EXTRACT
# Some New York street photos, December 2010



## editor (Dec 13, 2010)

Here's some pics for my recent trip - lots more to come!



























http://www.urban75.org/blog/new-york-photos-subways-buskers-transvestites-and-fallout-shelters/

http://www.urban75.org/blog/union-square-greenmarket-farmers-market-in-new-york/

http://www.urban75.org/blog/more-new-york-snaps/

http://www.urban75.org/blog/new-york-city-snapshots/


----------



## krtek a houby (Dec 13, 2010)

Excellent but _what_ is being sold in the last pic? Garlic/raspberry jelly? Bleee!


----------



## editor (Dec 16, 2010)

They have some weird foods out there.


----------



## Steel Icarus (Dec 16, 2010)

Marvellous pics. 

I went with the ex-wife in December 1997 and took a few rolls of film - when we split up, she got the photos, and I got the negatives. They're somewhere packed away; I never did get round to having them printed.

*added to ever-growing "to-do" list*


----------



## StanSmith (Dec 18, 2010)

I love all your pics of New York, I really do. Ive got to get my act together and take a trip to NYC as its the only place that has that "pull" for me.


----------



## duvel (Dec 21, 2010)

Awesome pics, as always...


----------



## Yelkcub (Dec 22, 2010)

Just booked flights for the last week in April! Can't wait!


----------



## The Groke (Dec 22, 2010)

I like the horrified barriers.


----------

MATERIAL SHOWN
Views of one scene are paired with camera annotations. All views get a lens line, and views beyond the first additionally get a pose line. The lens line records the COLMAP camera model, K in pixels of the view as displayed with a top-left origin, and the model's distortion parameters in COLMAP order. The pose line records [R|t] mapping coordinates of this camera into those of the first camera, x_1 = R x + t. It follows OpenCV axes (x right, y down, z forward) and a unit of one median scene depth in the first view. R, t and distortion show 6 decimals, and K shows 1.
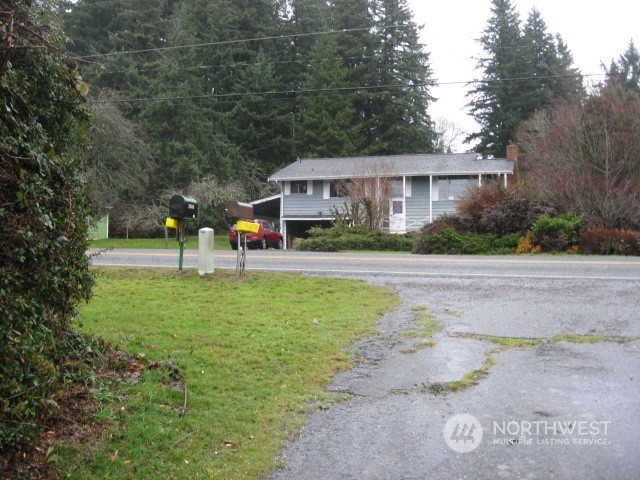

==

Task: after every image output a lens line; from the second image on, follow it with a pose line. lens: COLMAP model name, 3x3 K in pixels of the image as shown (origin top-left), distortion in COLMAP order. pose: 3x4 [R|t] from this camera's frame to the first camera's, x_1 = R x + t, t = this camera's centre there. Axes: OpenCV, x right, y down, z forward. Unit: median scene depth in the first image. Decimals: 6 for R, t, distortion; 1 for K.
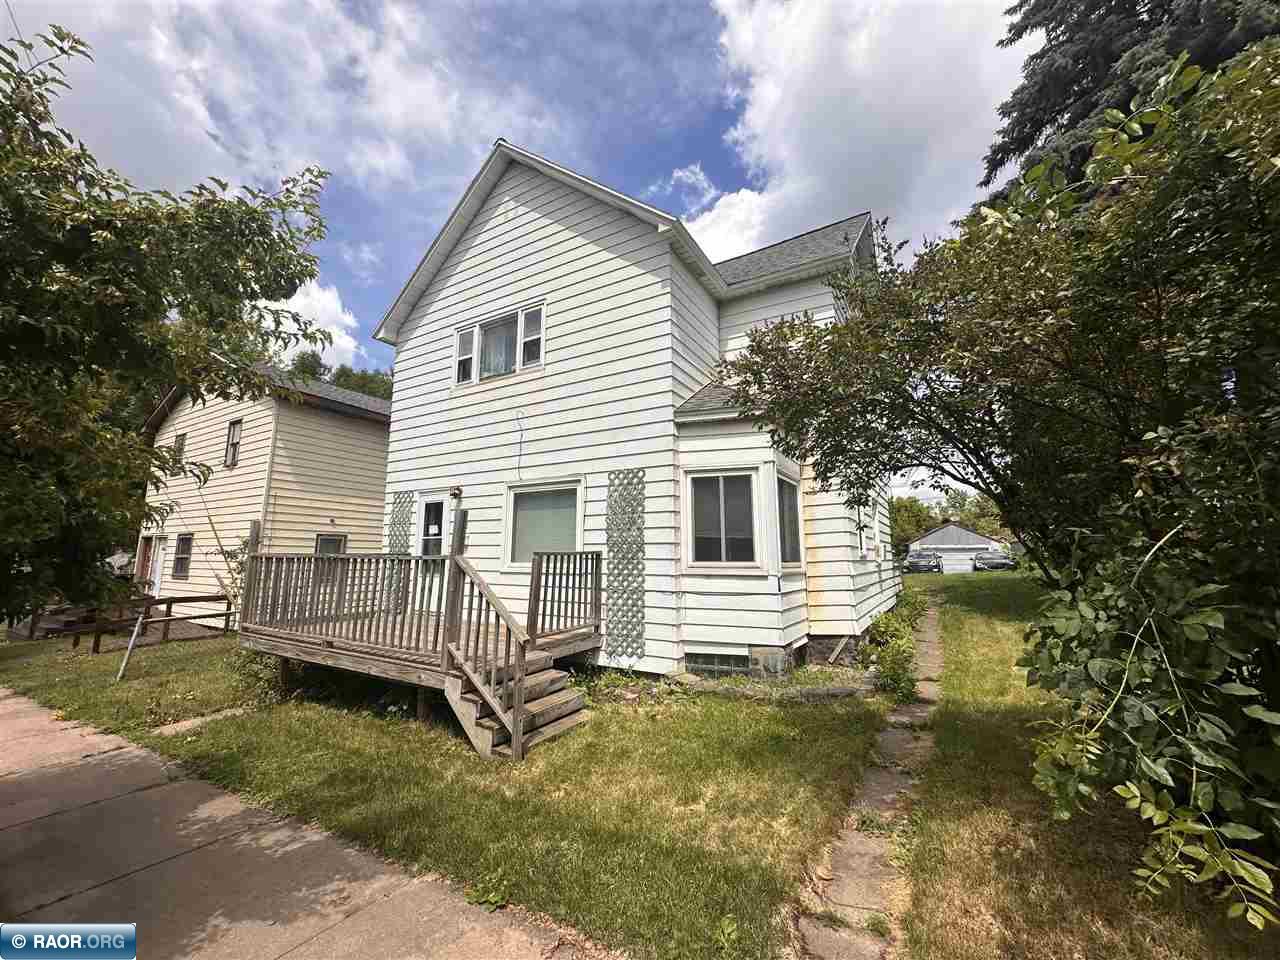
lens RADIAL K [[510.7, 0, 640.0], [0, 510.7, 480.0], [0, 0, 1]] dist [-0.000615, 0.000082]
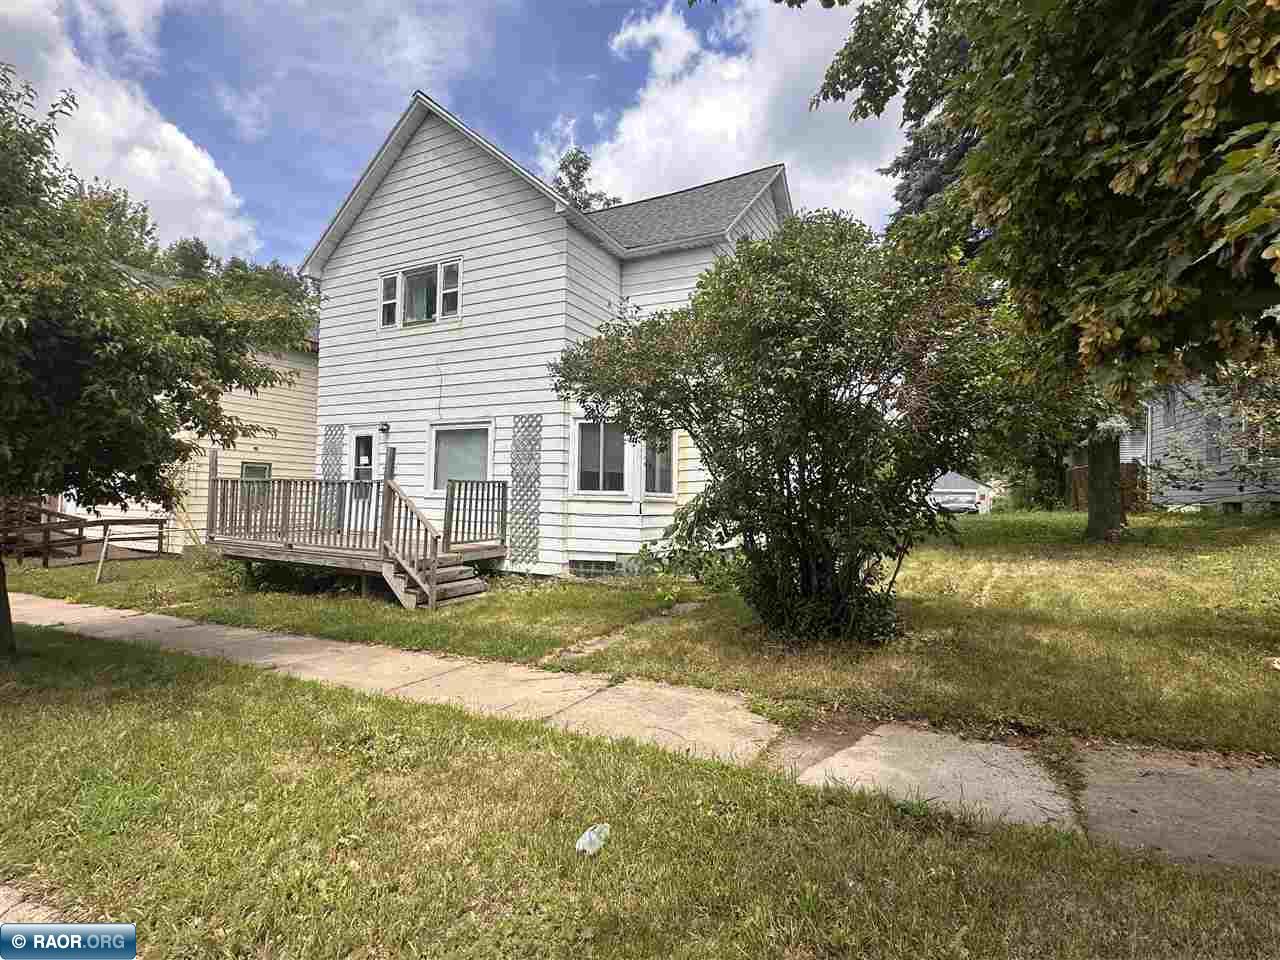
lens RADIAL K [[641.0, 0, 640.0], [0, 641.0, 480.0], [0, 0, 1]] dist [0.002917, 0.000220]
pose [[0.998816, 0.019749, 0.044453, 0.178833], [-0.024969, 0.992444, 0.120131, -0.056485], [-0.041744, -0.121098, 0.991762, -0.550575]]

PROBLEM
Reproduce the passage of the New York forum thread from "Marvellous pics." up to and including "(Dec 18, 2010)". The records have no connection to the New York forum thread.

TASK RESPONSE
Marvellous pics. 

I went with the ex-wife in December 1997 and took a few rolls of film - when we split up, she got the photos, and I got the negatives. They're somewhere packed away; I never did get round to having them printed.

*added to ever-growing "to-do" list*


----------



## StanSmith (Dec 18, 2010)